3. During an interview on 1/24/12 at 3:45 PM, Patient #1 stated she went to the ED on Friday 1/13/12 and was examined, " they gave me some IV fluids and medication to stop my vomiting and told me to eat and drink soft foods. " " I could feel the food stop in my throat, and then I would throw it up. " " I went back to the ED on 1/15/12 to see if they could look into my throat because of my history of GI (gastrointestinal) problems. " " I came in and told the registration nurse that I wasn ' t feeling well, I wasn ' t passing food down my throat. " " Before I finished checking-in the doctor said they didn ' t have the tool to look down my throat and I needed to go to a better hospital. " " It was better for me to go directly there, since they would just transfer me. " " They said it would take longer to see me than for me to just drive to [Hospital A]." Patient # 1 stated she waited in the ED waiting area approximately 35 minutes before a family member arrived to drive her to Hospital A.

4. During an interview on 1/24/12 at 10:30 AM, ED Technician A stated Patient #1 presented to the ED on 1/15/12, and ED Technician A began the registration process. During the process, Patient #1 stated she felt like she had food stuck in her chest. ED Physician B overheard Patient #1's statements, and asked where Patient #1 had previously received care for the problem. Patient #1 stated she had received care at Hospital A. ED Physician B then instructed Patient #1 to go to Hospital A for emergency care.

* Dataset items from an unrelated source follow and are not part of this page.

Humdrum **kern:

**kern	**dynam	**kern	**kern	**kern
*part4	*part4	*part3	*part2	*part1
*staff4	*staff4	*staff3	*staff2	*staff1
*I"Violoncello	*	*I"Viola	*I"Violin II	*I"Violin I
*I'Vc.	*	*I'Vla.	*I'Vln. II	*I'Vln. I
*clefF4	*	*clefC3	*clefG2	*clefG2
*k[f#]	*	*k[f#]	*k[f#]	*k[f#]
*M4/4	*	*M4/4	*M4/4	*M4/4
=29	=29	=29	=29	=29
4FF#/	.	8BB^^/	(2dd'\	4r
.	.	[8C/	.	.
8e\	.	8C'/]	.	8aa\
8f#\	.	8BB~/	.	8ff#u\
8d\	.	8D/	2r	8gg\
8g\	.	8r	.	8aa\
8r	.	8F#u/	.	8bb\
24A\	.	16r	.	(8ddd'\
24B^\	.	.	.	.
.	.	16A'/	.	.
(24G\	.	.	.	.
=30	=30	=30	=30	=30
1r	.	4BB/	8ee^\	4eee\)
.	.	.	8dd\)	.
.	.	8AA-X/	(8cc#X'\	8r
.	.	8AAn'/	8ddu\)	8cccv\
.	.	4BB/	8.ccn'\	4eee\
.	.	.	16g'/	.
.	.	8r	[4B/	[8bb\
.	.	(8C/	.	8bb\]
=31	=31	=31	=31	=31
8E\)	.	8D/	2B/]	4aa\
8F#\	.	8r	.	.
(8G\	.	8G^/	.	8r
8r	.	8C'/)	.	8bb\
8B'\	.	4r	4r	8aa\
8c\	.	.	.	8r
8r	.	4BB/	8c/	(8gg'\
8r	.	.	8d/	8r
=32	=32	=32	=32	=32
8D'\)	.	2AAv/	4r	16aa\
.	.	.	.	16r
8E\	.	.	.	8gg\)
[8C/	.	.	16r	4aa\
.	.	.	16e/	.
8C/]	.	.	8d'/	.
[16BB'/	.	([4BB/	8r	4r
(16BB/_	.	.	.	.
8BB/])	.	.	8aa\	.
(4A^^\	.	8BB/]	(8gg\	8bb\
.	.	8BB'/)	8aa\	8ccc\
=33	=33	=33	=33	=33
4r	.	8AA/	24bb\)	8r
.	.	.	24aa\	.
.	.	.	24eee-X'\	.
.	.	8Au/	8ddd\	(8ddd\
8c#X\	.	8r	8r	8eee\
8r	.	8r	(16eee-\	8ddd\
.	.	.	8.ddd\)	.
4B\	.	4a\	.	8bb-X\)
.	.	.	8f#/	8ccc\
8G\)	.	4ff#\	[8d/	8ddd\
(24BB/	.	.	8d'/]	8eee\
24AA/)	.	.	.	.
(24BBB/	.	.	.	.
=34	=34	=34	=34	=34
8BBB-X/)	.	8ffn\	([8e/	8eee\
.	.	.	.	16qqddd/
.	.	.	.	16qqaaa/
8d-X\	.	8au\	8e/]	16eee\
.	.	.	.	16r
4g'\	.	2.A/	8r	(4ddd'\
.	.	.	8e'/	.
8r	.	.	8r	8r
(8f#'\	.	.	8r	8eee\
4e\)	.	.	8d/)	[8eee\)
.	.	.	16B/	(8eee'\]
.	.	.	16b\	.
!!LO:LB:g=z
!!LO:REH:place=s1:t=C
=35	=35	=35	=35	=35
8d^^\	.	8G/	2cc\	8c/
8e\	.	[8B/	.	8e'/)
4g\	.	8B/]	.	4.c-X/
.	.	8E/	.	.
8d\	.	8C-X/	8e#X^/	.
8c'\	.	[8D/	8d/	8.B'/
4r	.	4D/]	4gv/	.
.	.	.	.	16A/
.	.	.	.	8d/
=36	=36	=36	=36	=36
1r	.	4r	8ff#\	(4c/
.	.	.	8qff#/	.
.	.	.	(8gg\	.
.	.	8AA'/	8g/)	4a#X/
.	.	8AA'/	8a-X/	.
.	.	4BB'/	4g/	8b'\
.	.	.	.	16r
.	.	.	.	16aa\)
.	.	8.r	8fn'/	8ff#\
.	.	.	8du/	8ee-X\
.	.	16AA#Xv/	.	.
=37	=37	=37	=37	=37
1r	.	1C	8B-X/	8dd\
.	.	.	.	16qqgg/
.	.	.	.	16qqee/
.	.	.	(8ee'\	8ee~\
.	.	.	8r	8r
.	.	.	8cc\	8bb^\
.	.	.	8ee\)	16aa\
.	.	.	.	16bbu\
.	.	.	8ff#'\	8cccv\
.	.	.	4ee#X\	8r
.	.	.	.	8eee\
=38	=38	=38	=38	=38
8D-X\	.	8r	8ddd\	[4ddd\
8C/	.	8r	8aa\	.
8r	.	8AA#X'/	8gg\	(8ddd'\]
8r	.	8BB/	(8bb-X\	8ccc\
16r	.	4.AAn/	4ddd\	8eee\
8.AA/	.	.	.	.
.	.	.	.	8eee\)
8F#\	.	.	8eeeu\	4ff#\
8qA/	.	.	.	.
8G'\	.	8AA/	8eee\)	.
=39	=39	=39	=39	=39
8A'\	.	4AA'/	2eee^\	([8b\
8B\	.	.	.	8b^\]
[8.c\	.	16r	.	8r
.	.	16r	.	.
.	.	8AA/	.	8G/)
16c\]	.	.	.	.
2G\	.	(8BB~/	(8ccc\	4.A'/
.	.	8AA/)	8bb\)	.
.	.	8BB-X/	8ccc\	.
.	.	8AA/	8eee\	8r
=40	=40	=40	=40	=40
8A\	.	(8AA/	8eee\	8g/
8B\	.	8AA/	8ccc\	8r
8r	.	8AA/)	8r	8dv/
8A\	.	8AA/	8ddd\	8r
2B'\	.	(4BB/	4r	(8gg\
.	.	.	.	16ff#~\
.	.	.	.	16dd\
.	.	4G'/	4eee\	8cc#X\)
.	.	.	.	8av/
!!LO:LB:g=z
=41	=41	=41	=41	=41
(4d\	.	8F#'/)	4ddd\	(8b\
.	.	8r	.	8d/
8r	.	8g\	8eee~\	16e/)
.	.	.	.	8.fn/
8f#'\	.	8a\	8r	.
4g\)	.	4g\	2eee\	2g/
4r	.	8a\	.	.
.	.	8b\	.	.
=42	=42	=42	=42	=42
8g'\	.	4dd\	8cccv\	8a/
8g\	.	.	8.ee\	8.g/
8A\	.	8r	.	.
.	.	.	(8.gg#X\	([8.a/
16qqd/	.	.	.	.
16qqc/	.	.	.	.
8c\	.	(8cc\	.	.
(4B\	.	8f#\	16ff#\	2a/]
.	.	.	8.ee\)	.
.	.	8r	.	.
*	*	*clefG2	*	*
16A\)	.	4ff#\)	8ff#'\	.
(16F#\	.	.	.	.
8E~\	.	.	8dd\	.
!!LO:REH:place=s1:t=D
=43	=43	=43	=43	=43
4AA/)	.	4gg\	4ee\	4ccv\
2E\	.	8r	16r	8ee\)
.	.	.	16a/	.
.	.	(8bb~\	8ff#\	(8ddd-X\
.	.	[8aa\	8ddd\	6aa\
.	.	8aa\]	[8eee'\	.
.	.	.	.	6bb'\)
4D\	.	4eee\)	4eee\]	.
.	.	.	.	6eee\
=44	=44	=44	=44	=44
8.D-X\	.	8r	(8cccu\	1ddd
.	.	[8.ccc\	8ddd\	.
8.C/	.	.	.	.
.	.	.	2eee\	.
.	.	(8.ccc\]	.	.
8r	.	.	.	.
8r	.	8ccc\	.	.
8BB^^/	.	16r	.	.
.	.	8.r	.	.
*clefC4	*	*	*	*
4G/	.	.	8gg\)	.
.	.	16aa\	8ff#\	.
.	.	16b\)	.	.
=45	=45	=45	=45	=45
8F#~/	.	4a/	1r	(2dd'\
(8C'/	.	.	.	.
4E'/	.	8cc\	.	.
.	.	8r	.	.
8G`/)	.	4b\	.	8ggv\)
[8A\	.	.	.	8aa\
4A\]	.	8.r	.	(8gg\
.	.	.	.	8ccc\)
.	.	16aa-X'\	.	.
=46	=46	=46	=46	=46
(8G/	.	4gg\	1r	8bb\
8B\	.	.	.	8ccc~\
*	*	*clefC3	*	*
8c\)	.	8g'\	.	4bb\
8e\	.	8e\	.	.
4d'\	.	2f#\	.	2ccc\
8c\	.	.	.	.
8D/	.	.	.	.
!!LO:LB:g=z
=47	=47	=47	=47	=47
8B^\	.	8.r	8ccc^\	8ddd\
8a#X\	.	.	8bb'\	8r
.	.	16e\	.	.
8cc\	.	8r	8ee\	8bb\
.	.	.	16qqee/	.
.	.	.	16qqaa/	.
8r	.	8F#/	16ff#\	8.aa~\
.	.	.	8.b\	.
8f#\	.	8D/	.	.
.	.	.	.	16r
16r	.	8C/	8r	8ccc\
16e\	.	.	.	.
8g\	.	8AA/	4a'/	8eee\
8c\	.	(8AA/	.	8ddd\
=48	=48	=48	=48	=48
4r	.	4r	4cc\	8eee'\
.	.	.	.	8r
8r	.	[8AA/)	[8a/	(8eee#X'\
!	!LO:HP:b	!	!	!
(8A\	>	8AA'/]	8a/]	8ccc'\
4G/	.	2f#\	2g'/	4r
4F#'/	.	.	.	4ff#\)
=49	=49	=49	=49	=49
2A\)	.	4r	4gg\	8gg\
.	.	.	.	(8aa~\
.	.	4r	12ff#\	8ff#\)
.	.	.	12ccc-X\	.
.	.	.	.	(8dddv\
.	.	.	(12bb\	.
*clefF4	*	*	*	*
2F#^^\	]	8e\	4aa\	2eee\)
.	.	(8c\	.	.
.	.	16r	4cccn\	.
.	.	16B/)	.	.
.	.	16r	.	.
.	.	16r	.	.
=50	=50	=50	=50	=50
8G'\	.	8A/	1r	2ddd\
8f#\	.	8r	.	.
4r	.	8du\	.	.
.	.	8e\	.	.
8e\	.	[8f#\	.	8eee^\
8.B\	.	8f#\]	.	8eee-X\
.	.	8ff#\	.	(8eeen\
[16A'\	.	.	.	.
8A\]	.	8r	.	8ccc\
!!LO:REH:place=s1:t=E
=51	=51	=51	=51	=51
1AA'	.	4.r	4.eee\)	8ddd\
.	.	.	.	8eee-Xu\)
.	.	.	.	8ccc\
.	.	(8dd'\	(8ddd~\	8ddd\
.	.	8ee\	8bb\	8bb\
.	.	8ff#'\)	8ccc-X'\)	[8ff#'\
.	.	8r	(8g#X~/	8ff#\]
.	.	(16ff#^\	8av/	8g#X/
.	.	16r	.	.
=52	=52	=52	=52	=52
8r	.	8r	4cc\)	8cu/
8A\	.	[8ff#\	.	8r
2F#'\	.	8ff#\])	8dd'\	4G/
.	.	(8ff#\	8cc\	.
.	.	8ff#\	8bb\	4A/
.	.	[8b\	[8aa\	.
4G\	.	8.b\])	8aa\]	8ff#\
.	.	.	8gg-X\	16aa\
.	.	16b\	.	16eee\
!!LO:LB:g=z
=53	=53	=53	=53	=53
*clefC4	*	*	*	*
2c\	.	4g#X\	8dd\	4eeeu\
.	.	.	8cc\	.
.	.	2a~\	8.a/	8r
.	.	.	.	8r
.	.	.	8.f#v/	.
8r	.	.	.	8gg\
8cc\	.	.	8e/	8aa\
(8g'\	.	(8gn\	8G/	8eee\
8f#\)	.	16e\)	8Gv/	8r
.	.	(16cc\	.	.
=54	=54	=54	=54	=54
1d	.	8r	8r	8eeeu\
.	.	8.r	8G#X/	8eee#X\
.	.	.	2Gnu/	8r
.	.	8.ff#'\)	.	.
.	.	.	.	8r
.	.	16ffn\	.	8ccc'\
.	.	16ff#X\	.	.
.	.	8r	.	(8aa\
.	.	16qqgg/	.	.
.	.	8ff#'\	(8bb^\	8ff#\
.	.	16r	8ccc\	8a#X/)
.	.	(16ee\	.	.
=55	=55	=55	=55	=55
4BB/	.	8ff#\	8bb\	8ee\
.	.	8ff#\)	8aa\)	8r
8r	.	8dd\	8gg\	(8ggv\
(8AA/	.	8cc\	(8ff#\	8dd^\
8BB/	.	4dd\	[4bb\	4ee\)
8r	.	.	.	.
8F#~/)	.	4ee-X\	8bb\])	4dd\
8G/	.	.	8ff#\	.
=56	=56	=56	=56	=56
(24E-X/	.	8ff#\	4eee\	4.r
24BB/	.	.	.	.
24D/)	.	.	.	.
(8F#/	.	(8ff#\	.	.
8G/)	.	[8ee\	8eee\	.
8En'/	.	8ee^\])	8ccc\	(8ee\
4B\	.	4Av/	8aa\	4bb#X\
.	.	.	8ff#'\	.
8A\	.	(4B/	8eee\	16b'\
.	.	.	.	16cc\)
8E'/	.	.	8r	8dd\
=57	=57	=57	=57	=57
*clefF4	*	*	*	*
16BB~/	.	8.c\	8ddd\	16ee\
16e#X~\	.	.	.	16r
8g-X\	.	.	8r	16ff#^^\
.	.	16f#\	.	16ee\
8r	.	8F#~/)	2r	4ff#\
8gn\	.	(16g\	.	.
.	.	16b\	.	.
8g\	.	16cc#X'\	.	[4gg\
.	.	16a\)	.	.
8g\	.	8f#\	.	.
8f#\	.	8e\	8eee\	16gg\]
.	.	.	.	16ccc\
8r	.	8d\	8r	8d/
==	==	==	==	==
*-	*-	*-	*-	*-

5. During an interview on 1/24/12 at 12:30 PM, ED Physician B stated he recognized Patient #1 when she presented to the ED on 1/15/12. ED Physician B heard Patient #1 describe her medical condition, and request an evaluation. ED Physician B confirmed he did not examine Patient # 1. While completing the registration process, ED Phsyician B instructed Patient #1 to go to Hospital A for an examination and treatment. ED Physician B stated the CAH lacked the ability to diagnose or treat Patient #1's medical condition and that Hospital A had the capability to diagnose and treat Patient #1's medical conditon, and going directly to Hospital A would save Patient #1 time.

6. During an interview on 1/31/12 at 1:50 PM the CAH's Chief Nursing Officer confirmed that the ED staff did not enter any information about Patient # 1's request for care into the ED log when she presented on 1/15/12.

7. Review of Patient #1's medical record revealed Patient #1 presented to the ED at Hospital A on 1/15/12 at 5:09 AM complaining of severe pain. Documentation revealed Patient # 1 stated she felt like something was stuck in her throat and was concerned because she continued to be unable to eat or drink.